Kwon Se Yun, Lee Jun Nyung, Kim Hyun Tae, Kim Tae-Hwan, Kim Bup Wan, Choi Gyu-Seog, Kwon Tae Gyun
Departments of Urology.
Scand J Urol. 2014 Dec;48(6):506-12. doi: 10.3109/21681805.2014.913259. Epub 2014 Jul 10.
Urinary incontinence has a significant impact on the quality of life after radical prostatectomy. This study aimed to determine whether preserving the endopelvic fascia influences subsequent urinary incontinence.
Consecutive patients (n = 138) who underwent robot-assisted laparoscopic radical prostatectomy (RALP) for prostate cancer between October 2010 and June 2012 with a minimum of 1 year follow-up were retrospectively analysed. The subjects were divided into two groups: the non-preserved endopelvic fascia group (nPE group) and the preserved endopelvic fascia group (PE group). Continence was defined as not using any pads and having no urine leakages. Continence rates at set time-points after RALP were compared using the chi-squared test. Continence recovery rates were analysed with the Kaplan-Meier method and the log-rank test. Prognostic factors of incontinence were identified using the Cox proportional hazards model.

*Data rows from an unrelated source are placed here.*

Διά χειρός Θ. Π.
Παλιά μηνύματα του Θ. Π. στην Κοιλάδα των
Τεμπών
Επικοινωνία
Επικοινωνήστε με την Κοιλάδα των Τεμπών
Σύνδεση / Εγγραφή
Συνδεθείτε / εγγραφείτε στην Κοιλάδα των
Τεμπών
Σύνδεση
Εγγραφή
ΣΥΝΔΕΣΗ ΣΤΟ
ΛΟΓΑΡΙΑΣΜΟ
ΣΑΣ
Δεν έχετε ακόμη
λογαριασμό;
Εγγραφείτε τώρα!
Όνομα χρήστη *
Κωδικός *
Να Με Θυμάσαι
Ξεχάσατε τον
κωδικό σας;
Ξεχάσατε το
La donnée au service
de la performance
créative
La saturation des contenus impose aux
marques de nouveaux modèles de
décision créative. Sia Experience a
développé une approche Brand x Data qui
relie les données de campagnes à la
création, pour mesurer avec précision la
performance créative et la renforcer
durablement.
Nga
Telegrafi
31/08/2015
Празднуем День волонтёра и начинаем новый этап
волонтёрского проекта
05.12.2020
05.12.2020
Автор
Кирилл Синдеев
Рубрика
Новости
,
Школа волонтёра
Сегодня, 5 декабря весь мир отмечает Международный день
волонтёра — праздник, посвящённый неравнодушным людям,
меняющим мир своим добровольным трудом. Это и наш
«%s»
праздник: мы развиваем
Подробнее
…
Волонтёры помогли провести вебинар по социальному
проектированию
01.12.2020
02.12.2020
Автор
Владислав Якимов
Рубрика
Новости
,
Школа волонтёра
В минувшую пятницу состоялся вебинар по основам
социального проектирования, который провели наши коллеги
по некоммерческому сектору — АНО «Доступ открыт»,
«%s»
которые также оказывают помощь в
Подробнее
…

The age, body mass index, preoperative prostate-specific antigen levels, prostate volume, estimated blood loss, mean operative time, Gleason score and pathological stage were not significantly different between the two study groups. The continence rate of the nPE group and PE group was 88.4% and 97.1%, respectively, at 12 months after surgery (p = 0.049), which was also significant according to the Kaplan-Meier analysis (p < 0.001). Preservation of endopelvic fascia was the only significant prognostic factor for urinary incontinence (p = 0.002, hazard ratio = 1.867) according to the multivariate analysis.
Endopelvic fascia preservation during RALP significantly enhances postoperative continence and is related to the speed of recovery of continence.
尿失禁对根治性前列腺切除术后的生活质量有重大影响。本研究旨在确定保留盆腔内筋膜是否会影响随后的尿失禁情况。
回顾性分析2010年10月至2012年6月期间接受机器人辅助腹腔镜根治性前列腺切除术(RALP)治疗前列腺癌且随访至少1年的连续患者(n = 138)。将研究对象分为两组:未保留盆腔内筋膜组(nPE组)和保留盆腔内筋膜组(PE组)。控尿定义为不使用任何尿垫且无尿液渗漏。采用卡方检验比较RALP术后设定时间点的控尿率。采用Kaplan-Meier法和对数秩检验分析控尿恢复率。使用Cox比例风险模型确定尿失禁的预后因素。
两个研究组之间的年龄、体重指数、术前前列腺特异性抗原水平、前列腺体积、估计失血量、平均手术时间、Gleason评分和病理分期无显著差异。术后12个月时,nPE组和PE组的控尿率分别为88.4%和97.1%(p = 0.049),根据Kaplan-Meier分析也具有显著性差异(p < 0.001)。多因素分析显示,保留盆腔内筋膜是尿失禁唯一显著的预后因素(p = 0.002,风险比 = 1.867)。
RALP术中保留盆腔内筋膜可显著提高术后控尿能力,并与控尿恢复速度有关。